Mico levantó apenas una oreja, se estiró con lentitud, abrió los ojos un segundo... y volvió a cerrarlos con un bostezo monumental, como si acabara de terminar su jornada laboral.
Efraín entrecerró los ojos.
—Lástima que no lo sepas apreciar... qué mala onda —murmuró, sacudiendo la cabeza con fingida indignación.
Caminó hasta la pecera que tenía en el escritorio, donde dos peces naranjas daban vueltas sin mucho sentido. Les apoyó un dedo sobre el vidrio, apenas marcando una línea invisible.
—Al menos ustedes sí están en la onda... ¿verdad?
Como era de esperarse, los peces ni lo registraron. Uno nadó hacia la esquina opuesta y el otro se quedó suspendido frente a su propio reflejo, como si meditara su existencia. Efraín soltó un suspiro mientras tomaba el peine y se alisaba el cabello con movimientos rápidos, acostumbrados. Ajustó el cuello de su camisa blanca, revisó si los botones del suéter estaban alineados y observó su reflejo con mirada crítica. El uniforme del colegio no era especialmente cómodo, pero al menos lo hacía lucir presentable.

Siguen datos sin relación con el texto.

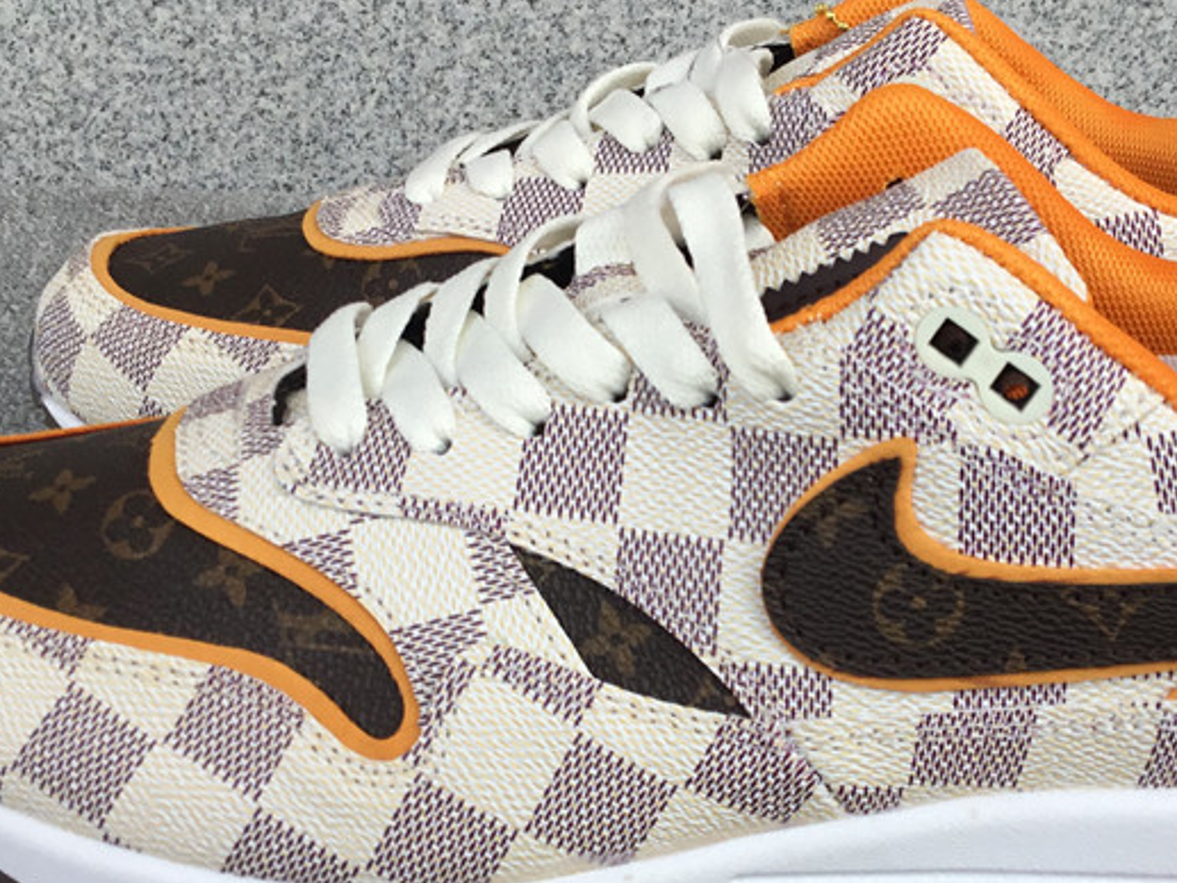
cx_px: 756
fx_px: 1837
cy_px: 550
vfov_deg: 27.0
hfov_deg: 35.3
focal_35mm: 54
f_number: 2.4
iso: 25
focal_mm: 3.3
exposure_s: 1/471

Peor sería tener que usar corbata.
En ese momento, una voz se elevó desde la planta baja con tono firme y maternal:
—¡Efraín, el desayuno está servido!
Él alzó la voz, respondiendo con fuerza para que lo oyeran:
—¡Ya voy!
Dejó el peine sobre el escritorio, le lanzó una última mirada al marco que colgaba orgulloso en la pared, y salió de la habitación con paso decidido, sin notar que Mico había abierto un ojo para verlo partir.
Al otro lado de la casa, más allá del vestíbulo y las columnas decorativas, Pedro Mendoza estaba sentado en su oficina privada, envuelto en el suave aroma del café recién hecho y el papel impreso. Las luces tenues y el silencio envolvente del espacio hacían que el resto del mundo pareciera lejano, casi ficticio. Sobre el escritorio de roble oscuro, varios documentos estaban ordenados por prioridad: contratos, presupuestos, informes de rendimiento trimestral. Pedro los observaba con la misma atención con la que un cirujano revisa su instrumental. No era el tipo de hombre que dejaba cabos sueltos.

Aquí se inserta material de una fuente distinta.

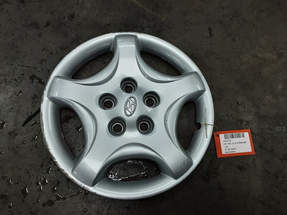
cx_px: 144
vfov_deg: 51.4
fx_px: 224
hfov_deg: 65.3
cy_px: 108
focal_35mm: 27
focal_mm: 2.91
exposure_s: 1/50
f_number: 1.9
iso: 64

Se había ganado todo lo que tenía con tiempo, disciplina y un instinto casi quirúrgico para los negocios. Lo suyo no era el azar. Había visto caer a muchos: amigos, colegas, socios que construyeron imperios sobre castillos de arena. Él eligió otro camino. No quería solo riqueza. Quería seguridad. Un legado. Una vida en la que su hijo pudiera apoyarse sin temor a que el suelo cediera bajo sus pies. Y, sin embargo, había algo que ningún plan financiero podía cubrir: el tiempo que no se vive.

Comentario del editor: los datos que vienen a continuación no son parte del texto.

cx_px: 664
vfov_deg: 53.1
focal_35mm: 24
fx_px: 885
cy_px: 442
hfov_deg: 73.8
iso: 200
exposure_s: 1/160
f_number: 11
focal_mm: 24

En las últimas semanas, las horas se le escurrían entre llamadas, reuniones y responsabilidades. Efraín crecía rápido —demasiado rápido— y aunque el chico rara vez se quejaba, Pedro sabía que su ausencia comenzaba a sentirse. En el tono de sus respuestas. En los silencios. En los desayunos compartidos sin conversación real. Suspiró sin querer mientras colocaba una carpeta dentro de su maletín negro. Era el proyecto nuevo: una propuesta ambiciosa que necesitaba ser presentada esa misma mañana. Ajustó la corbata frente al espejo del fondo, se pasó la mano por el cabello cuidadosamente peinado hacia atrás y regresó al escritorio para cerrar el broche del portafolio.
Entonces, tres suaves golpecitos en la puerta interrumpieron su concentración.
—Sí, adelante —dijo, sin mirar.
La puerta se entreabrió con discreción y apareció Vicky, el ama de llaves. Siempre puntual, siempre cordial.